Segment Start: Input records
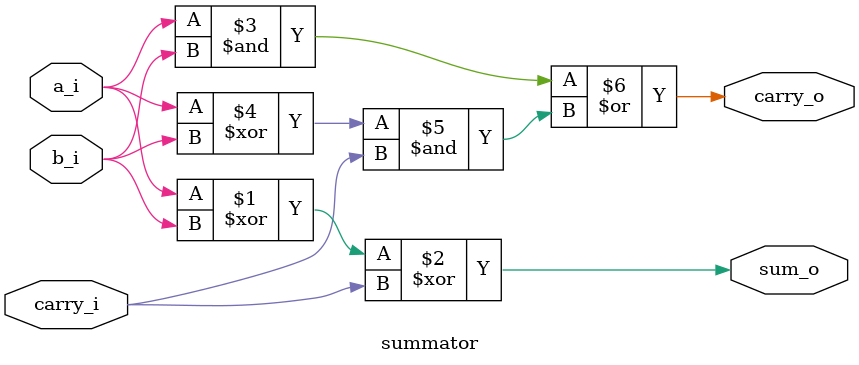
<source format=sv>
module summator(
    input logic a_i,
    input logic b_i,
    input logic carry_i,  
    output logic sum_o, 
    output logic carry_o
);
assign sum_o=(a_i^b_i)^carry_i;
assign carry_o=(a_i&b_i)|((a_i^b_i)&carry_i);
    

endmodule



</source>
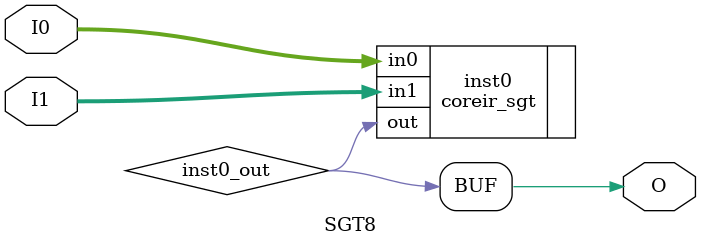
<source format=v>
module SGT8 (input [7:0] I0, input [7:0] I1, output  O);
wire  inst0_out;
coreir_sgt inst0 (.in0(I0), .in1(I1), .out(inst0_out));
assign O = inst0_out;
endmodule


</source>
Segment End: Input records
Task directions. For the string "assign", filter the data and copy out each line where it occurs.

Written solution.
assign sum_o=(a_i^b_i)^carry_i;
assign carry_o=(a_i&b_i)|((a_i^b_i)&carry_i);
assign O = inst0_out;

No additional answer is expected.